就労に関する相談や、体調や生活リズムに伴う通院同行、就労に必要な知識やスキルの習得に向けたサポート、職場開拓や職場見学の機会の提供といったサービスを行っています。
就職のサポートに特化している事業所だからこそ、幅広いサポートを受けることができます。

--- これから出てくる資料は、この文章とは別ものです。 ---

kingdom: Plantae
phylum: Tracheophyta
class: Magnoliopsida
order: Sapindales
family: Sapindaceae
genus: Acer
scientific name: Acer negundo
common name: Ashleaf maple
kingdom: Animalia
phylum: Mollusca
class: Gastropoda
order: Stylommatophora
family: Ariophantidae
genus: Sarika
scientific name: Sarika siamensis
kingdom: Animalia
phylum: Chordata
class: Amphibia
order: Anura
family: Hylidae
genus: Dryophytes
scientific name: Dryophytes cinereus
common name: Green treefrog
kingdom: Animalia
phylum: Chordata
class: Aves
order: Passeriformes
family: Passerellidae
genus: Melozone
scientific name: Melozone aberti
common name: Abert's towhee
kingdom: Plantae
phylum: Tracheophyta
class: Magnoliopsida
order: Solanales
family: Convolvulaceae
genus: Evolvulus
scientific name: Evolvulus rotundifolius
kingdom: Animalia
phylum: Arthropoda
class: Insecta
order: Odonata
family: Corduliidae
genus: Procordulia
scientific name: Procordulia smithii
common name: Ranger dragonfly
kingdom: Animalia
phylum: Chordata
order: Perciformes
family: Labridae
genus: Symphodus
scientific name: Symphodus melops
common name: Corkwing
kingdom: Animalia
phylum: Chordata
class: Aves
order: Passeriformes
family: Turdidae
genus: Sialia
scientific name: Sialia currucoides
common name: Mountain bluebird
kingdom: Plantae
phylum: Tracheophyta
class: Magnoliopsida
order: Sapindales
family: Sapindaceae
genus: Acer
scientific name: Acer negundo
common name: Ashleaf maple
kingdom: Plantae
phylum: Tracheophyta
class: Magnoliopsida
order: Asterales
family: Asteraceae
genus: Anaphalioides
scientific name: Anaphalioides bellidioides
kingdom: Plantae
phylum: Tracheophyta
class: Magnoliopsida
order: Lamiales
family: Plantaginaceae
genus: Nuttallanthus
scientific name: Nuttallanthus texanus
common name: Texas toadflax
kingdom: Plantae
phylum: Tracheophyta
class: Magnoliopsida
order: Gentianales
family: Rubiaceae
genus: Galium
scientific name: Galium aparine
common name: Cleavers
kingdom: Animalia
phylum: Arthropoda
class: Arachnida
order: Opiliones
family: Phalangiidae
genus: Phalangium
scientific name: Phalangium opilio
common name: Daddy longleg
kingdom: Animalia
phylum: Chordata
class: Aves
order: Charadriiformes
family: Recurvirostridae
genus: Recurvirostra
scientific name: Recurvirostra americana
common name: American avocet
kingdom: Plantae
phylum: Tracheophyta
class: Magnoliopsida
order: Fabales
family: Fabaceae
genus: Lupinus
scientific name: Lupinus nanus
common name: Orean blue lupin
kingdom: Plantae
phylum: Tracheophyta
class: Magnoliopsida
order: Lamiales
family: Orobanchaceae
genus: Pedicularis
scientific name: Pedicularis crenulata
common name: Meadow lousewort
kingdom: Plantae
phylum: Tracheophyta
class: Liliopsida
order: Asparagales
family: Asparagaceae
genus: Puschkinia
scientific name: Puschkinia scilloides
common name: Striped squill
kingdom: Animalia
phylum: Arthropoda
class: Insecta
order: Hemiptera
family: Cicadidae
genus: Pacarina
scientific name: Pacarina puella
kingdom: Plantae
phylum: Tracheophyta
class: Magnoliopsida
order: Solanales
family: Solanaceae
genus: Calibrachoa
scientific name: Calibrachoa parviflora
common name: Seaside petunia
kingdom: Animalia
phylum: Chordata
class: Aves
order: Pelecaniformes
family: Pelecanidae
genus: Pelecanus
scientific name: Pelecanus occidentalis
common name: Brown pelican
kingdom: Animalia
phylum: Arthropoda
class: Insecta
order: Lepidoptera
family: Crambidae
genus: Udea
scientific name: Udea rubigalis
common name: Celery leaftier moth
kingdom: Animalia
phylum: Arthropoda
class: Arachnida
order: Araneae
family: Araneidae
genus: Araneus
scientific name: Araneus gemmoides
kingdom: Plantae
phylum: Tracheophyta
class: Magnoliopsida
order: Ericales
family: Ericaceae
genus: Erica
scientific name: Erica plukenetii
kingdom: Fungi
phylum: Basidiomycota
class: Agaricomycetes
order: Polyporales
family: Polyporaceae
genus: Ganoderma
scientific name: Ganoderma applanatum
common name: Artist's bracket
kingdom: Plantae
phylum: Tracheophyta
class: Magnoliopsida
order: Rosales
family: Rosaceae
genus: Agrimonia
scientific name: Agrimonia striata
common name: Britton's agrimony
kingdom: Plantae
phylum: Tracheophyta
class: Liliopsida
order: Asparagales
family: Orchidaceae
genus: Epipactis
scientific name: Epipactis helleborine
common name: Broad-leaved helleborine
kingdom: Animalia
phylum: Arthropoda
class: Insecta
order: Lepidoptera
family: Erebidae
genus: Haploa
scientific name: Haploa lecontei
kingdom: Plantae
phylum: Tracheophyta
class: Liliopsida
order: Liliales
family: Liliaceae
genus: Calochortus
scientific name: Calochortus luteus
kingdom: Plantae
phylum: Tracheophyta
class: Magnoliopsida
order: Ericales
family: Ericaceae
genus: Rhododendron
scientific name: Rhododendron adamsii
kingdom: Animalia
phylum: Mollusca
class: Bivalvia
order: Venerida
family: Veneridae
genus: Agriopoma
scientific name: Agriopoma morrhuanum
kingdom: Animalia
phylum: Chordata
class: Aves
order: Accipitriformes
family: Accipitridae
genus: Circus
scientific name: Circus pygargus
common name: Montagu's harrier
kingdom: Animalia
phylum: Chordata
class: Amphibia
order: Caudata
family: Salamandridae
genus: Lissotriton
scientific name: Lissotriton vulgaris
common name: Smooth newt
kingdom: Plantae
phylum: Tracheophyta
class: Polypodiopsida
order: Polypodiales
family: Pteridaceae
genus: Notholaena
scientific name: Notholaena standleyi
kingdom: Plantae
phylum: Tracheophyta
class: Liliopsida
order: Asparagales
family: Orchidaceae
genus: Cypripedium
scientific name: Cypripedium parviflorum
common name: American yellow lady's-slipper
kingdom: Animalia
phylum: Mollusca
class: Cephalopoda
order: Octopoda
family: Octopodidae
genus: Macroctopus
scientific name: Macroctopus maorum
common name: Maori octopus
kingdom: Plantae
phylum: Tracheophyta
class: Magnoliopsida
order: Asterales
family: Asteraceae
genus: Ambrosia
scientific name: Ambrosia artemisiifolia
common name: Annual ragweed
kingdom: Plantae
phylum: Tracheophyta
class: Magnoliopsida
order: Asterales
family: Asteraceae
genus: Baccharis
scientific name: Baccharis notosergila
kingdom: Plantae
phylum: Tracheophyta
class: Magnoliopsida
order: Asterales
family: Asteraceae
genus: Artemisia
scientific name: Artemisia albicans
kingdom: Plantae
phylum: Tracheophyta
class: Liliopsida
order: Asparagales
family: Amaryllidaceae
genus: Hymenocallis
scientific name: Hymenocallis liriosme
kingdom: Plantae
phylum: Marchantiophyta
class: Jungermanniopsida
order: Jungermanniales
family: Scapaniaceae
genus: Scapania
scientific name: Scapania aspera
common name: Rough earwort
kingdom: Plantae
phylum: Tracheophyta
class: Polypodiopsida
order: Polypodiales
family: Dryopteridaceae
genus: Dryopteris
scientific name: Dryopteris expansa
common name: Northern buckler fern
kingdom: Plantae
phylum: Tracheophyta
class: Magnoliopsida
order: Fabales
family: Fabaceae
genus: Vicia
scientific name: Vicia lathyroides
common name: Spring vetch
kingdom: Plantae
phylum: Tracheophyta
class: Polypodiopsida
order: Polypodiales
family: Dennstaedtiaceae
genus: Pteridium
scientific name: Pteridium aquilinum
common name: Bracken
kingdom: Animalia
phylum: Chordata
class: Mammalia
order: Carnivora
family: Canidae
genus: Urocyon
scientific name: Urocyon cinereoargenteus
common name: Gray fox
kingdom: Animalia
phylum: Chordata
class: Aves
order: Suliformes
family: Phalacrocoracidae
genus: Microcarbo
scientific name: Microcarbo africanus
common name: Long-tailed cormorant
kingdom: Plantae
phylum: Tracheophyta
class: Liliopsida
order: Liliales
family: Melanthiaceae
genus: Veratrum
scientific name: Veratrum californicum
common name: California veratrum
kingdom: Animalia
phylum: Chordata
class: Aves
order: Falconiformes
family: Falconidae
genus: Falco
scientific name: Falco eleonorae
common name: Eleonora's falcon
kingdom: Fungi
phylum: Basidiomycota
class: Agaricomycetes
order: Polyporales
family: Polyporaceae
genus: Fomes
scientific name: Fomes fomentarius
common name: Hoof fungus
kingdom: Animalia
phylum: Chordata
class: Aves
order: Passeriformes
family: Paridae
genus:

精神障害者手帳の取得を検討しているなら専門家に相談しよう
精神障害者手帳を取得することに抵抗を感じる方もいるでしょう。
しかし、精神障害者手帳を取得することで、さまざまなメリットがあります。
日常生活や社会生活の困りごとに対して、公的なサービスや就職に関する支援など適切なサポートが受けられます。
精神障害者手帳を取得することによるデメリットは基本的にないため、ご自身が対象であればぜひ手帳の取得を検討してみてください。
手続きや等級のことで不安がある場合は、一人で悩まず専門家に相談していきましょう。